Lousy, good-for-nothing terrorists. As if it isn’t enough that al Qaida – or groups… Lousy, good-for-nothing terrorists. As if it isn’t enough that al Qaida – or groups strikingly similar to al Qaida in their obsessive jihadi-ness – do annoying stuff like blow up train stations and fly airplanes into buildings, they’ve now decided to hit us where it hurts: in our horror movies.
This was a hypothesis I read in The New York Times Sunday Styles section – their motto being “Look at these rich, rich, socially connected people who are getting married. Envy them! Envy!” – the argument being that horror movies are a sort of a Rorschach test for the national unconscious and this test is coming up positive for terrorist influences.
Seriously, let’s look at the evidence we have before us. Horror movies, as everyone is aware of, are a cyclical thing. Certain themes tend to dominate at particular times. What this theory is suggesting is that the monster that dominates the box office is the monster that represents the national fear.
The vampire, always my favorite, enjoyed a brief blood-soaked reign in the late ’80s/early ’90s. “The Lost Boys,” “Interview With the Vampire” and “Bram Stoker’s Dracula” were all moderately successful movies at the time that featured the blood-sucking undead. Perhaps there were other horror films at the time – probably dreary sequels with terrible one-liners and half naked teenagers that didn’t feature vampires – but the undead were enjoying a moment in the pop culture spotlight. And why was that?
Look at what Americans were afraid of and obsessed by – occasionally at the same time – in the late ’80s/early ’90s. AIDS, a blood borne and incurable virus that was striking the young and turning sex into death, was raging uncontrolled in this time period, still stigmatized as a gay disease and still viewed as a death sentence capable of turning a young and healthy body into a crippled and diseased one. Androgyny was falling off Calvin Klein billboards to appear in malls, transforming the hearts and minds of the American youth. And finally the combined 12 years of two Republican regimes had produced an angry alternative generation that demanded a different sort of lifestyle than that of the noxious money- and cocaine-addled yuppies of the ’80s.
The vampire boom had to happen because the vampire image – bloodsucking, overtly sexual, frequently homoerotic and decadent in a decidedly non-bourgeois manner – dovetailed perfectly with that period in time. It’s just like the big werewolf movie boom of the eighties. Everyone then was obsessed with money – greed was legendarily good – and yet everyone felt bad about being greedy. “Voila,” “An American Werewolf in London,” the underrated “Teen Wolf” franchise and the deservedly ignored “Howling” series were all movies that said it was OK to be a bad guy, that becoming a manimal wasn’t the worst thing that could happen to someone. The ’80s were a time when no one felt comfortable with what they were doing, so a monster that lived in a constant state of duality was born, one part good human, one part raging id that did whatever it needed to, no matter what the circumstances. Even barbarians at the gate want to feel understood.
Terrorism is what we worry about nowadays, though, the exterior threat instead of the interior.

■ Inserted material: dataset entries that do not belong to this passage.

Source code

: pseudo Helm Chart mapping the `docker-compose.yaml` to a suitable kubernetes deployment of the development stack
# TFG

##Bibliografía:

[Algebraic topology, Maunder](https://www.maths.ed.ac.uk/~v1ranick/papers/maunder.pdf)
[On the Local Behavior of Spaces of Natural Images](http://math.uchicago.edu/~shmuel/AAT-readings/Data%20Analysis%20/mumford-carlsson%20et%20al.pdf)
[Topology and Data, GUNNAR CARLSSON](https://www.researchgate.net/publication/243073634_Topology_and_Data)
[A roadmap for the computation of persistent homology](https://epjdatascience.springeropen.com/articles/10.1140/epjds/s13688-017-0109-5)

No one cares about AIDS – Bill Gates will come up with a vaccine, right? – and no one even thinks he should feel bad about being greedy, so what do we worry about? We worry about terrorists. And that’s why we have zombie movies.
Zombies, as the article pointed out, are the ultimate stand-in for terrorism because they do not signal that the system is under attack, they symbolize that the system has been destroyed. If you call the police, there is no response. The police can become the zombies. The ability to survive the zombie lies mostly in how many boards one can use to reinforce the doors of the house in which one is making a last, desperate stand. Zombies are fear and, as such, are a lovely stand-in for the forces that menace our society.

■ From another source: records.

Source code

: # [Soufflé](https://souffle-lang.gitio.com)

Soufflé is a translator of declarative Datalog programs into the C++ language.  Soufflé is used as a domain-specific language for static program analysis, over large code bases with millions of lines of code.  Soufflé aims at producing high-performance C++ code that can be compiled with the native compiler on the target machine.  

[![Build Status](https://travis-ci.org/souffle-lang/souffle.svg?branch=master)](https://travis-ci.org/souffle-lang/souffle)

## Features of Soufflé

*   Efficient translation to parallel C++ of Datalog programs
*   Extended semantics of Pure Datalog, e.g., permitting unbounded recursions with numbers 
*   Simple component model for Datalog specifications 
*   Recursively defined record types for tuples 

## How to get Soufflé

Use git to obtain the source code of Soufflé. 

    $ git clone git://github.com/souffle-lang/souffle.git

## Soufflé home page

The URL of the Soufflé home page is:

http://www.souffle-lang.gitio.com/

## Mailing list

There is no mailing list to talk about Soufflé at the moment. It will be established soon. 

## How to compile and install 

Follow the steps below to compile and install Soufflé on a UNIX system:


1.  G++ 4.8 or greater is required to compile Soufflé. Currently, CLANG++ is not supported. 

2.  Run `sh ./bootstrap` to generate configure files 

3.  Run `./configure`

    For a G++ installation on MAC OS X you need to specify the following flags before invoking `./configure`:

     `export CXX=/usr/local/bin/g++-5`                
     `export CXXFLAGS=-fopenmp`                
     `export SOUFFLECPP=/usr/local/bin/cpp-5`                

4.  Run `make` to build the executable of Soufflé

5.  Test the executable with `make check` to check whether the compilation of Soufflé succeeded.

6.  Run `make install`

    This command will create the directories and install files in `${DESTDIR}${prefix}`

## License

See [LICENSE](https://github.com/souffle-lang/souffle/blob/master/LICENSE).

What is one to make, however, of the new reoccurring theme in horror films? I’m speaking of the terrifying image of the ghost child, an adversary frequently spooking audiences in American remakes of J-horror films. Is the scary kid just an imported image and, as such, unworthy of debate? Or is it that American audiences have keyed into the dead child as a different sort of metaphor?
In Symbolism 101, ghosts are frequently found to be a symbol of history and, especially in the case of a child ghost, a history that has never been addressed. These ghost children, with their wide eyes and ominous silences, seem to speak directly to an America that has been having problems with history lately. As wars go poorly and foreign policy fails, the flickering image of the ghost child suggests that things never stay as deeply buried as one might wish and the past is always waiting to recommence.